> _Text section_
******************************

I've just won the lottery

by Half banana 16 Replies latest social humour

  • Half banana
    Half banana

    I’ve just won the lottery!

    This will really make all of you jealous! No truly, I won’t have to work again, enough money for all my needs and more, a lot more! I’m going to have a big, big open zoo and keep only animals which can be trusted with humans. I love watching animals. I’ll probably devote a lot of time to finding the finest foods and improve my cooking skills. I reckon with my new wealth I’ll be able to remain healthy and virtually live forever!

    Did I mention the lottery winnings? Well it’s not actual cash you see but it’s real, oh! yes it is real, so they tell me-- and others who have won also believe it so it must be true. So you can guess how I’m feeling, I’m in heaven!

    Actually it’s a heavenly lottery, it comes from heaven they said and you can win if your parents are believers or something. Like it’s an invisible lottery but the winnings are real ’cos it says so in the Bible somewhere and everyone knows that the Bible is the truest thing there is and you can’t get truer than that! I’m not sure when I get the prize but everyone else is looking forward to receiving their prize as well.

    I wonder for how long other winners have been waiting for their rewards? I was told the organisation which offers these prizes has been going since 1879 so it must be a solid business to have kept going for so long but no one has yet got their rewards yet-- but they do keep on saying the prize is still coming.

    They keep on saying it but I haven’t seen any benefits for the punters, the people at the top have their own TV station and they look super well dressed and well fed so I guess they must be rich and able to pay out when the time comes. But why no pay outs yet?

    Now I’m getting a teensy weensy bit anxious whether they really mean it or not. Do they really pay up and give out the rewards? Anyone else won on this lottery?

    I would like to know have any of you personal experience of receiving anything from this organisation after being promised a fantastic reward?

  • LoveUniHateExams
    LoveUniHateExams

    And I thought you'd really won the lottery ... I was getting ready to say well done and everything.

    Goddammit ...

  • _Morpheus
    _Morpheus

    Hank promised me a million dollars when i leave town. All i have to do is kiss his a little....

    http://m.youtube.com/watch?v=fDp7pkEcJVQ

  • amicabl
    amicabl

    That was clever and funny. I was going to congratulate you too.

  • freddo
    freddo

    Greetings Mr. 50% Yellowfruit,

    I am a Nigerian Princess whose father was cruelly murdered before he could escape cruel tyranny with our family savings of $10,000,000,000,000 (Ten Trillion USD).

    Would you please send me just $1,000,000 (One million USD) so I can get the paperwork in order to release it quickly through very costly court cases.

******************************

> _Supplied entries_
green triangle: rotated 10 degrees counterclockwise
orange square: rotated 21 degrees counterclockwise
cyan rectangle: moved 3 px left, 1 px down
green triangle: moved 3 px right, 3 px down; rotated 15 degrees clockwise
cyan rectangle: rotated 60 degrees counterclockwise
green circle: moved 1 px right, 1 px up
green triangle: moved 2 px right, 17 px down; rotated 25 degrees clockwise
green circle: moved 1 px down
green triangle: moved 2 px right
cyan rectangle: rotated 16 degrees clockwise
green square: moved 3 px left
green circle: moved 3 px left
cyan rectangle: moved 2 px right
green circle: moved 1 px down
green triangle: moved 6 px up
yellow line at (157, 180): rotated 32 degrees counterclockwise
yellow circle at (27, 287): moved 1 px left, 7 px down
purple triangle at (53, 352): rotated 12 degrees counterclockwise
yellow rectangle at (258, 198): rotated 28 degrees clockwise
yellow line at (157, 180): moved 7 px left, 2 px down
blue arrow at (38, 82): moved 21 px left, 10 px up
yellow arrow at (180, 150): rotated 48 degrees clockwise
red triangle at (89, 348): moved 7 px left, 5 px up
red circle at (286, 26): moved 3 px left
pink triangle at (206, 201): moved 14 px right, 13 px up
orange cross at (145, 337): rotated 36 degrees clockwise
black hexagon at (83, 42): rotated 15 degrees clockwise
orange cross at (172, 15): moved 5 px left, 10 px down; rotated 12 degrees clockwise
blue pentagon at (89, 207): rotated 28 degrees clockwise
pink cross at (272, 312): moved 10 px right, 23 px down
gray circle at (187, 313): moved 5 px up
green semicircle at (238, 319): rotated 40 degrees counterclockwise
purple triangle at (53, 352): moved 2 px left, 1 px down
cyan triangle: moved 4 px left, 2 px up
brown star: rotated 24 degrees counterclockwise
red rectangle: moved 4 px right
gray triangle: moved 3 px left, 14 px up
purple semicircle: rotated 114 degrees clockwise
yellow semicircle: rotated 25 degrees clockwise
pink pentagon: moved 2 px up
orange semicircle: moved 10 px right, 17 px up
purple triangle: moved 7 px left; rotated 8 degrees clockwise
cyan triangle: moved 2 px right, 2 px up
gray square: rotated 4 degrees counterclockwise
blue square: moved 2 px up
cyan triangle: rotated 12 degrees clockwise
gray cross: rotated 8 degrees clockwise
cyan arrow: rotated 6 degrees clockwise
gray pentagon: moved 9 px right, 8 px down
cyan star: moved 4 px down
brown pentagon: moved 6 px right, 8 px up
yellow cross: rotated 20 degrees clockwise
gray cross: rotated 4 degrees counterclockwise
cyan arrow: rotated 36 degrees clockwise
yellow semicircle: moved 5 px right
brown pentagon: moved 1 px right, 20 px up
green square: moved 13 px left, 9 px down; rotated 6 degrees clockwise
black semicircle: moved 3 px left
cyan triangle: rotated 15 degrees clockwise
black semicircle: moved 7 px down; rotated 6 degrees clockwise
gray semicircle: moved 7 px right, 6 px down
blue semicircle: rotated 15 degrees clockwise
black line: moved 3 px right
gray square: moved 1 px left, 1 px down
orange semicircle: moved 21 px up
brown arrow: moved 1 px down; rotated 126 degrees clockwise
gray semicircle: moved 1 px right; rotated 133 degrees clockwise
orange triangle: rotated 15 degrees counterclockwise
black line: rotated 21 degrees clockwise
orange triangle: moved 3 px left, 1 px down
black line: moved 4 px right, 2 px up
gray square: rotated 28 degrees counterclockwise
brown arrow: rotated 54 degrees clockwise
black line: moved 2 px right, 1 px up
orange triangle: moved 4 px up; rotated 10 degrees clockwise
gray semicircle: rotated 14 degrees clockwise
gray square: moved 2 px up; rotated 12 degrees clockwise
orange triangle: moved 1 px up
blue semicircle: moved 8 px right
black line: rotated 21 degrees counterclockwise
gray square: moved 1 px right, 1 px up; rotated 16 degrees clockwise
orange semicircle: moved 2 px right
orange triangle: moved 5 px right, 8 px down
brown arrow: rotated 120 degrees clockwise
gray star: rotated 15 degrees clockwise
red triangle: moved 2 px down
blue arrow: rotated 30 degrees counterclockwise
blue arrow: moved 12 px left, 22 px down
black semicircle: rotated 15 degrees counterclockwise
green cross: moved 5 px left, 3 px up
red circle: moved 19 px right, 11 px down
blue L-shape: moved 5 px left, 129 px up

******************************

> _What you will do_
[1] Rewrite the lottery post between "They keep on" and "a fantastic reward?", inclusive, swapping "punters" for "players".
[2] In the lottery post, since what year has the organisation offering the prizes reportedly been going?

> _Replies_
[1]
They keep on saying it but I haven’t seen any benefits for the players, the people at the top have their own TV station and they look super well dressed and well fed so I guess they must be rich and able to pay out when the time comes. But why no pay outs yet?

    Now I’m getting a teensy weensy bit anxious whether they really mean it or not. Do they really pay up and give out the rewards? Anyone else won on this lottery?

    I would like to know have any of you personal experience of receiving anything from this organisation after being promised a fantastic reward?

[2] 1879